[Fragmento del texto]:
---*---

También es evidente que existe un componente externo a la CNTE desestabilizador en estas protestas. La ultraderecha entreguista va a aprovechar cualquier pretexto para maximizar el mensaje de que la Presidenta Claudia Sheinbaum desgobierna el país, esperando con ello poder pepenar algunas simpatías entre propios y extraños. Salinas Pliego y sus dos cadenas televisivas como arietes de esta ultraderecha, son el ejemplo más claro. Como dijo esta mañana la Presidenta, no tiene pruebas de que el usurero y evasor fiscal esté detrás de estos actos violentos, pero tampoco es difícil pensar que efectivamente es así, sus reiterados llamados a la desobediencia civil violenta contra los gobiernos de la 4T son la prueba más concreta.

---*---

(Registros tomados de un conjunto de datos)
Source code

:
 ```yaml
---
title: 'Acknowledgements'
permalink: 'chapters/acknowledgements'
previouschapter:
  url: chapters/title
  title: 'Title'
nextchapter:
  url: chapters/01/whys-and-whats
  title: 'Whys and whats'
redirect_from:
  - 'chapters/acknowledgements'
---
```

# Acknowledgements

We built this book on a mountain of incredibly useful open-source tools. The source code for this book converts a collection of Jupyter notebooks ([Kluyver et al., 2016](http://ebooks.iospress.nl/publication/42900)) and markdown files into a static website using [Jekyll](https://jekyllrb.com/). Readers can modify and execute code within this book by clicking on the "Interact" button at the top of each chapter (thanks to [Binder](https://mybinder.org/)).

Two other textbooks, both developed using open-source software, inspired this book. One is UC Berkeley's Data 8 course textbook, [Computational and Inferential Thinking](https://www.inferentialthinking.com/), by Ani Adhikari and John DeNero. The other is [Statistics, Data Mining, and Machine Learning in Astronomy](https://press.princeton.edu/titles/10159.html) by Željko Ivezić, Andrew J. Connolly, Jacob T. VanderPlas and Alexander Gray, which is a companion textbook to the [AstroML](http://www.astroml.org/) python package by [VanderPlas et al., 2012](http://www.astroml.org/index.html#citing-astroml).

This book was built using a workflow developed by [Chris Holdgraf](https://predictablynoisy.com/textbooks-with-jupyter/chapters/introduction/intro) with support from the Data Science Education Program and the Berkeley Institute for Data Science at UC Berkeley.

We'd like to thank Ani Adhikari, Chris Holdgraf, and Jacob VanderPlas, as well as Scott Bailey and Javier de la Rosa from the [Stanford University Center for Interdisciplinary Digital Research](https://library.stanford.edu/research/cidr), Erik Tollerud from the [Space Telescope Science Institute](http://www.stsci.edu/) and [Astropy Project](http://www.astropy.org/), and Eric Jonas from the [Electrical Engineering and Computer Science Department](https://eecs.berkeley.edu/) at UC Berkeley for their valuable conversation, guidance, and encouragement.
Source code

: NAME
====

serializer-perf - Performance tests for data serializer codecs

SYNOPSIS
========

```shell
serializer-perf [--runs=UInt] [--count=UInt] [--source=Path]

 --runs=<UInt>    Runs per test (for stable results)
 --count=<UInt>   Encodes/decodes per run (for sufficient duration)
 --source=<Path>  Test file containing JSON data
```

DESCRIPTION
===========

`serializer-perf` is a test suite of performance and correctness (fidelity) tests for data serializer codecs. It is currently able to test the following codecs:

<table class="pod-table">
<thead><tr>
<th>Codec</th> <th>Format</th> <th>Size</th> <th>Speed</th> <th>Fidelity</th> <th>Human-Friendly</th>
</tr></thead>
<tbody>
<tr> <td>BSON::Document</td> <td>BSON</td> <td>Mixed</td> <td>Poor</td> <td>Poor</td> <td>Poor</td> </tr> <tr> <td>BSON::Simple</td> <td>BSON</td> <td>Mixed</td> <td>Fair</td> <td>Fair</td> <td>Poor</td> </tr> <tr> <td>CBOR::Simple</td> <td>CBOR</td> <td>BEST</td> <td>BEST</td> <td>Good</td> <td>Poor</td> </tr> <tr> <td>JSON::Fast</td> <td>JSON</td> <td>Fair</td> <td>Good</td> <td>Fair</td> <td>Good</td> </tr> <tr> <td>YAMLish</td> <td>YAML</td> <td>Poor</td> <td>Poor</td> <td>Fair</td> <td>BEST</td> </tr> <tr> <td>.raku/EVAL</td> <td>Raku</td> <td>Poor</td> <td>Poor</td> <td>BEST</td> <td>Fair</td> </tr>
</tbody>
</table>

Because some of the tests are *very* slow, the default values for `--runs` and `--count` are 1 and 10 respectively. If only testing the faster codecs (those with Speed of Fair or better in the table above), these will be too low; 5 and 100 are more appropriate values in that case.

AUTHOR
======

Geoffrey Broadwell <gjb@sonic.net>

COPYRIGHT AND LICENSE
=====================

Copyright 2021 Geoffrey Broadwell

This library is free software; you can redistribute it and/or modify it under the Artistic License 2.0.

---*---

[Qué hacer]:
**1.** Según el fragmento sobre las protestas, ¿por qué no es difícil pensar que Salinas Pliego está detrás de los actos violentos? Responde en una a tres oraciones.
**2.** Transcribe del fragmento sobre las protestas el tramo que va desde "También es evidente" hasta "prueba más concreta.", sin cambiar nada.

[Tareas resueltas]:
**1.** Porque sus reiterados llamados a la desobediencia civil violenta contra los gobiernos de la 4T son, según el fragmento, la prueba más concreta de ello. Esto se afirma aunque la Presidenta dijo no tener pruebas de su participación.

**2.**
También es evidente que existe un componente externo a la CNTE desestabilizador en estas protestas. La ultraderecha entreguista va a aprovechar cualquier pretexto para maximizar el mensaje de que la Presidenta Claudia Sheinbaum desgobierna el país, esperando con ello poder pepenar algunas simpatías entre propios y extraños. Salinas Pliego y sus dos cadenas televisivas como arietes de esta ultraderecha, son el ejemplo más claro. Como dijo esta mañana la Presidenta, no tiene pruebas de que el usurero y evasor fiscal esté detrás de estos actos violentos, pero tampoco es difícil pensar que efectivamente es así, sus reiterados llamados a la desobediencia civil violenta contra los gobiernos de la 4T son la prueba más concreta.